Glifosato “condannato” a risarcire giardiniere morto per tumore

STORICA SENTENZA DI UN TRIBUNALE AMERICANO

del dottor Giorgio Rossi (oncologo)

unknownLa multinazionale di biotecnologie agrarie Monsanto è stata condannata a pagare un risarcimento di 289 milioni di dollari a favore del 46enne Dewayne Johnson, custode e giardiniere di istituti scolastici nella zona di San Francisco, a cui è stato diagnosticato un linfoma non-Hodgkin dopo aver utilizzato alcuni prodotti dell’azienda a base di glifosato, il famoso potente erbicida utilizzato in tutto il mondo.

La sentenza pronunciata dal tribunale di San Francisco è storica . Intanto perché Johnson, padre di due figli di 10 e 13 anni, è il primo tra migliaia di persone ad aver portato in tribunale e fatto condannare il gigante dell’agrochimica.

E poi, nel merito, perché il Tribunale ha assunto una chiara posizione sull’annosa questione della cancerogenicità del glifosato riconoscendolo definitivamente responsabile della malattia tumorale.

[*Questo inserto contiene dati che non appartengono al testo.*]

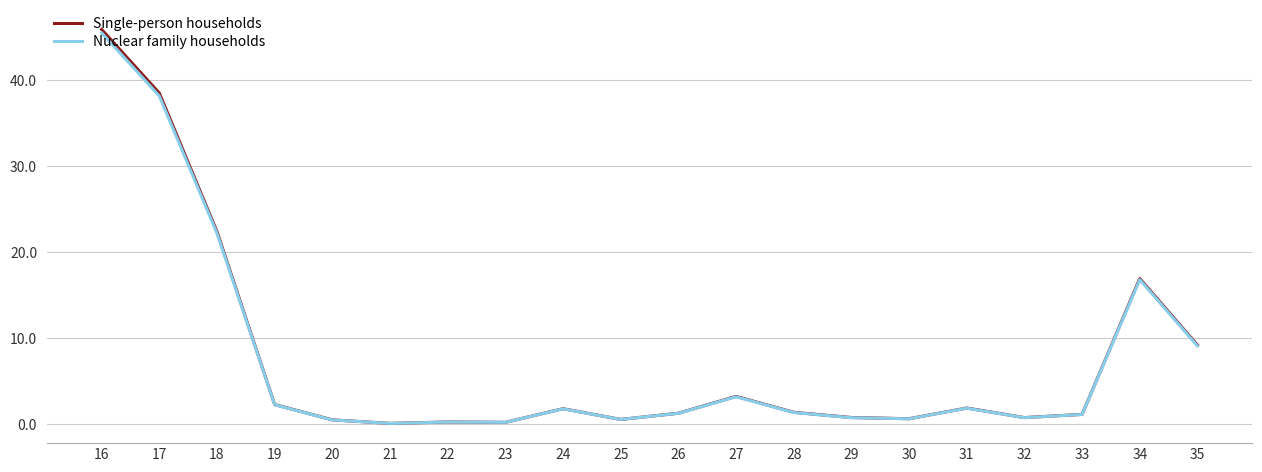

The Nuclear family households series shows 6.5 at 34. True or false?

False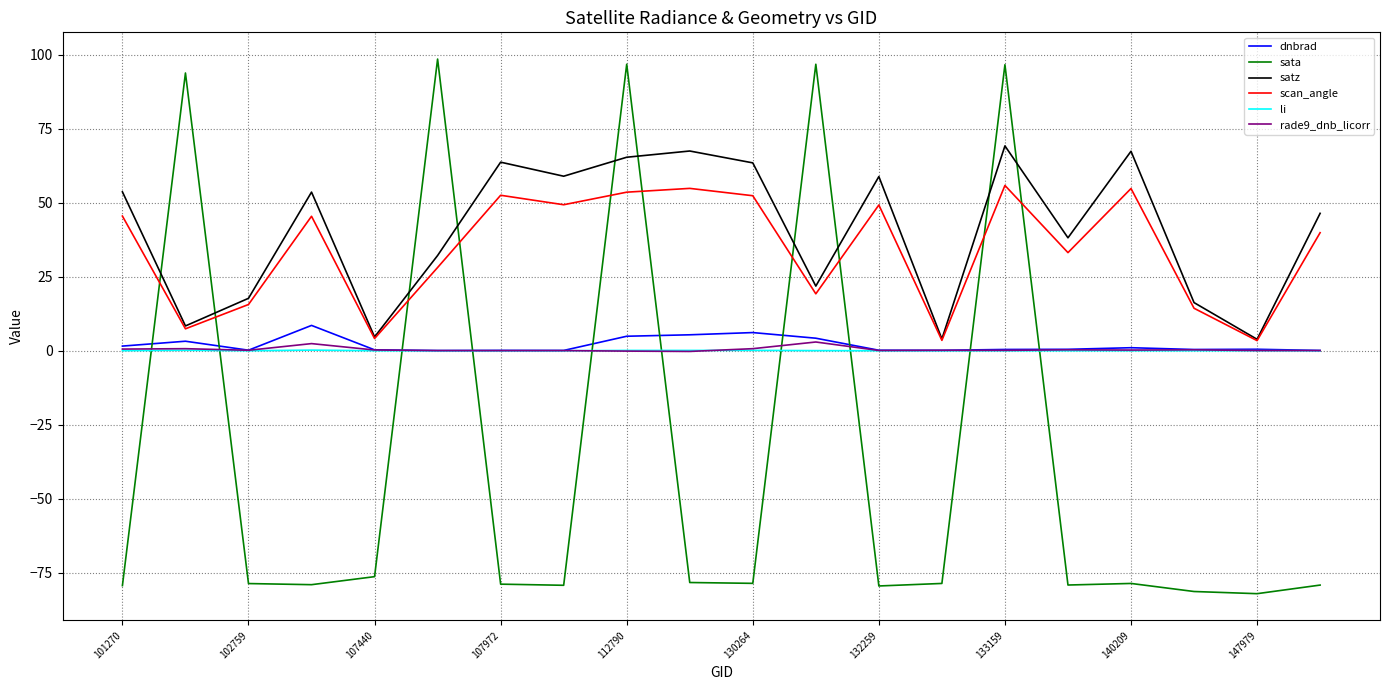

What is the maximum value shown in the chart?

98.5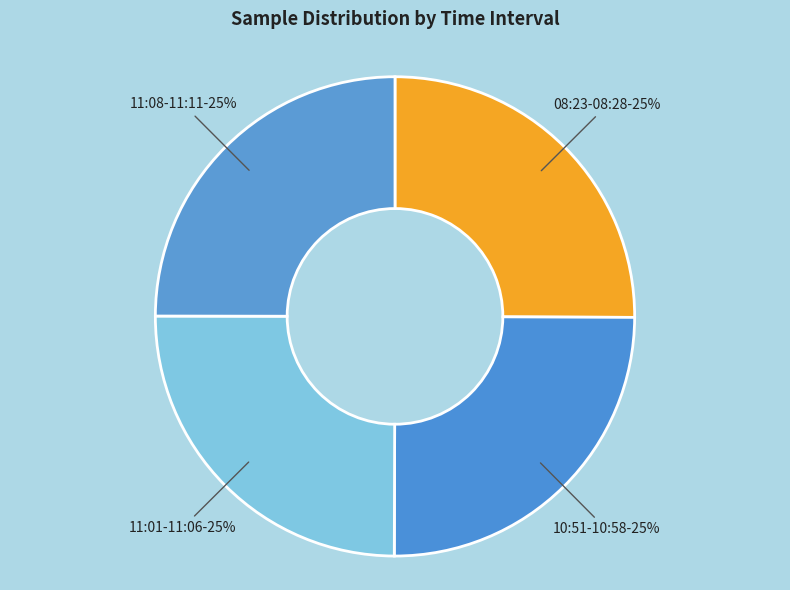

To the nearest percent, what is the average slice percentage?

25%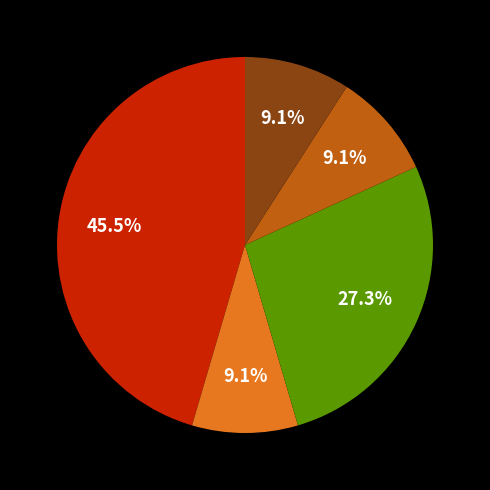

Does any single category account for the majority?

No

Nel 2014 il custode aveva notato alcune macchie sulla pelle. Aveva 42 anni quando ha iniziato a sviluppare un’eruzione cutanea e gli è stato diagnosticato un linfoma non-Hodgkin, oggi in fase terminale.

 

Secondo l’accusa la multinazionale, non avrebbe adeguatamente avvertito sui rischi dell’utilizzo del prodotto contenenete glifosato.

 

Una tesi sposata anche dal tribunale che ha anche riconosciuto come cancerogeno il glifosato contenuto nel Roundup e nel Ranger Pro, i due prodotti con i quali il 46enne irrorava gli spazi esterni delle scuole a Benicia, nella Bay Area.

 

La Monsanto respinge le accuse. Durante il processo i legali della multinazionale hanno sostenuto la tesi secondo cui il linfoma non-Hodgkin impiega diversi anni prima di manifestarsi e che quindi il custode si sarebbe ammalato prima di iniziare a lavorare nel distretto scolastico.

 

Nel frattempo la multinazionale è stata acquistata per più di 63 miliardi di dollari dalla tedesca Bayer.

 

Questo non cambierà l’iter delle altre querele, circa 5 mila negli Usa, già avviate e che ora potranno contare su un precedente importante.

 

Comunque resta una diatriba ancora aperta quella sul possibile legame tra il glifosato e il cancro.

 

Nel 2015 l’Autorità Europea per la sicurezza alimentare ( EFSA) ha stabilito che il glifosato da solo non presenta potenziale genotossico e che nessuna prova di cancerogenicità è stata osservata nei ratti e nei topi (RILEGGI L’ARTICOLO).

 

Stando, invece, all’Agenzia Internazionale sulla Ricerca sul Cancro ( IARC) ,organo dell’Organizzazione Mondiale della Sanità (OMS), è stata constatata la presenza di prove evidenti di genotossicità e sufficienti evidenze di cancerogenicità per gli animali.

 

L’EFESA ha però riconosciuto che il potenziale genotossico delle formulazioni a base di glifosato deve essere valutato e che la tossicità a lungo termine, la cancerogenicità, la tossicità riproduttiva e il potenziale di interferenza endocrina delle formulazioni dovrebbero essere chiariti.

 

Una contrapposizioni di pareri che si riscontra anche sul fronte dei divieti:

nel 2017 i paesi UE hanno votato a favore del rinnovo dell’autorizzazione dell’erbicida glifosato per 5 anni. A favore si sono espressi 18 Paesi, 9 i contrari (tra cui l’Italia), astenuto il Portogallo.

 

In Italia resta il divieto di uso del glifosato nelle aree frequentate dalla popolazione o da gruppi vulnerabili, come parchi, giardini, campi sportivi e zone ricreative, aree giochi per bambini, cortili e aree verdi interne a complessi scolastici e strutture sanitarie.

 

Un divieto scattato per effetto del Ministero della Salute in vigore dal 22 agosto 2016 che non è stato modificato dalla decisione dell’Unione Europea.